С нами ночевал еще один прапорщик, филолог по образованию, отстал от своего обоза. Хозяйка- еврейка старалась нас уверить, что она не еврейка, а <молдаванка>, пленных называла «проклятыми». Словом, начался тот хаос войны, туча оборванных <пленных>, путаница фактов <обычной> жизни, и так на всей Волыни, потеря стыда перед завоеванной страной.
2 Октября. Второй день во Львове. Гимназист рассказывал, что всегда жил мечтой о России, потихоньку учился русскому языку, учил сам в нелегальном кружке. Не думал, что победят, потому что читал Вересаева и составил представление о русской разрухе. Прислуга спрашивала его, правда ли москали одноглазые и с хвостами. Был революционер, сжег всю русскую библиотеку (250 т.), не имел права иметь карту России. Занимается музыкой: сочинил литургию. Хотел быть филологом, теперь ему предлагают поступить в семинарию, потому что священники должны быть галичане. До 21 августа в Львове думали, что русских прогнали на 150 километров. 22-го вступили три казака и потом еще, и, наконец войска. Встреча: цветы и виноград, но надо было видеть рожи. Я сам, глядя на войска, первый раз увидел, какие крепкие здоровые воины. Песня в Львове: «Кому мои кудри» со свистом.

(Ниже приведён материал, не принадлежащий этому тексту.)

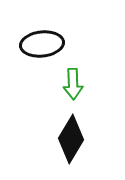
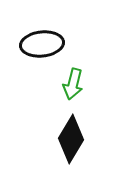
green arrow: rotated 16 degrees clockwise
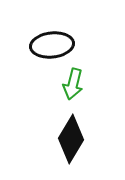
black ellipse: moved 10 px right, 1 px down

Рассказ М., что в Щодволочиске> были дети повешены вокруг церкви, в Жолкове расстреляны и пр. Бобринский сам освободил 75-летнюю старуху из тюрьмы и женщину с ребенком и проч., что за паломничество в Почаевскую Лавру сажали в тюрьму. Из всего этого складывается, что действительно есть в народе Галиции какая-то вера в Россию,
Экипаж наш обыкновенная фура, широкая вверху, узкая внизу. Полицейский надзиратель, два подрядчика и я сели в солому, и вышло очень неудобно.
— Ничего, — сказал хохол, — пожахнет.
Правда, солома скоро пожахла, и мы съехались все нога к ноге в узкой части фуры; в таком положении мы и поехали «на Львов».

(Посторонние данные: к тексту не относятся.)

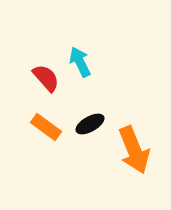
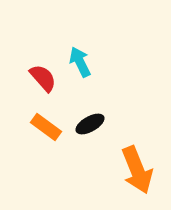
red semicircle: moved 3 px left
orange arrow: moved 3 px right, 20 px down
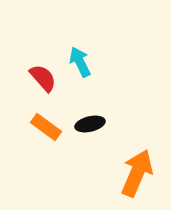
black ellipse: rotated 16 degrees clockwise
orange arrow: moved 3 px down; rotated 135 degrees counterclockwise
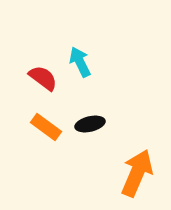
red semicircle: rotated 12 degrees counterclockwise
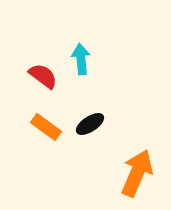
cyan arrow: moved 1 px right, 3 px up; rotated 20 degrees clockwise
red semicircle: moved 2 px up
black ellipse: rotated 20 degrees counterclockwise
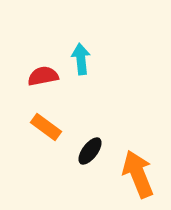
red semicircle: rotated 48 degrees counterclockwise
black ellipse: moved 27 px down; rotated 20 degrees counterclockwise
orange arrow: moved 1 px right, 1 px down; rotated 45 degrees counterclockwise
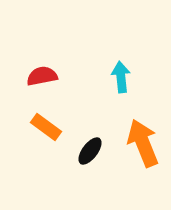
cyan arrow: moved 40 px right, 18 px down
red semicircle: moved 1 px left
orange arrow: moved 5 px right, 31 px up
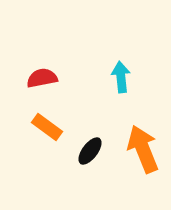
red semicircle: moved 2 px down
orange rectangle: moved 1 px right
orange arrow: moved 6 px down
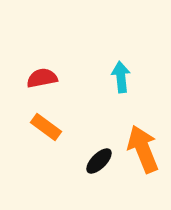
orange rectangle: moved 1 px left
black ellipse: moved 9 px right, 10 px down; rotated 8 degrees clockwise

Версты четыре мы ехали частью домами местечка Волочиск, частью полями и так прибыли на границу России и Австрии: граница естественная, речка, направо широкая — пруд, мельница, налево ручеек и в нем удильщики, как будто и не бывало войны, удят рыбу. Наш столб, австрийский столб, сломанная «рогатка», сломанная граница, и мы в завоеванной стране. Вот где начинается картина разрушения: сожженные дома, разбитые снарядами стены, следы пуль на стенах, следов пуль везде много, но странно, хочется видеть больше, больше, и когда встречается стена без пуль, то с досадой переводишь глаза на другую. Большие разрушенные дома, как нам потом рассказали, погибли не от снарядов, а просто были сожжены руками местных грабителей, заметающих следы своего воровства. Вслед за войсками явились, Бог весть откуда, банды грабителей и тащили все, частью сбывая в Россию, частью зарывая в полях. Это как у нас на обыкновенных пожарах, когда являются существа с какой-то подземной душой и у до конца несчастных, до конца разоренных людей тащат последнее.

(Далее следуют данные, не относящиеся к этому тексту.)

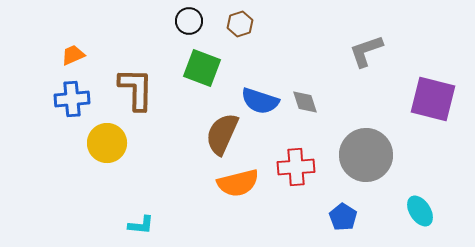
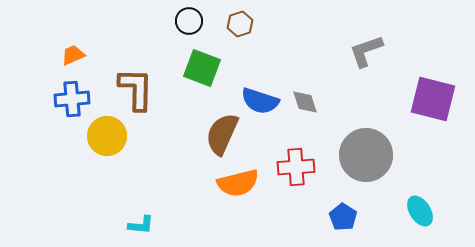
yellow circle: moved 7 px up
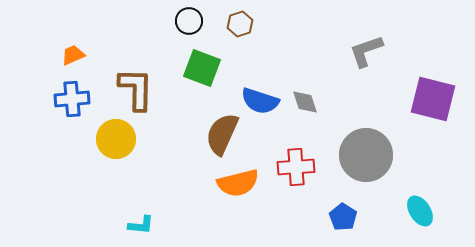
yellow circle: moved 9 px right, 3 px down
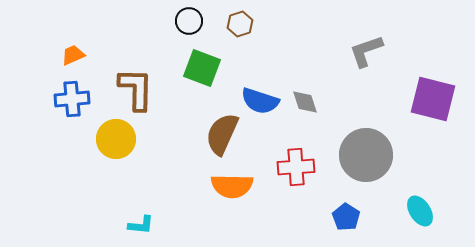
orange semicircle: moved 6 px left, 3 px down; rotated 15 degrees clockwise
blue pentagon: moved 3 px right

Первая увиденная мной униатская церковь [100] была как будто слеплена из западной и восточной глины и до того искусно, что просто теряешься: что это, костел или православная церковь. И я сказал бы, что скорее костел, если бы не показался настоящий костел, пробитый двумя снарядами.
По улицам, пустым и разрушенным, там и тут бродили кучки евреев, по случаю праздника Кучки (Кущи) одетых в особые блинообразные отороченные хорьковым мехом шапки.
— Фанатики! — сказал наш полицейский.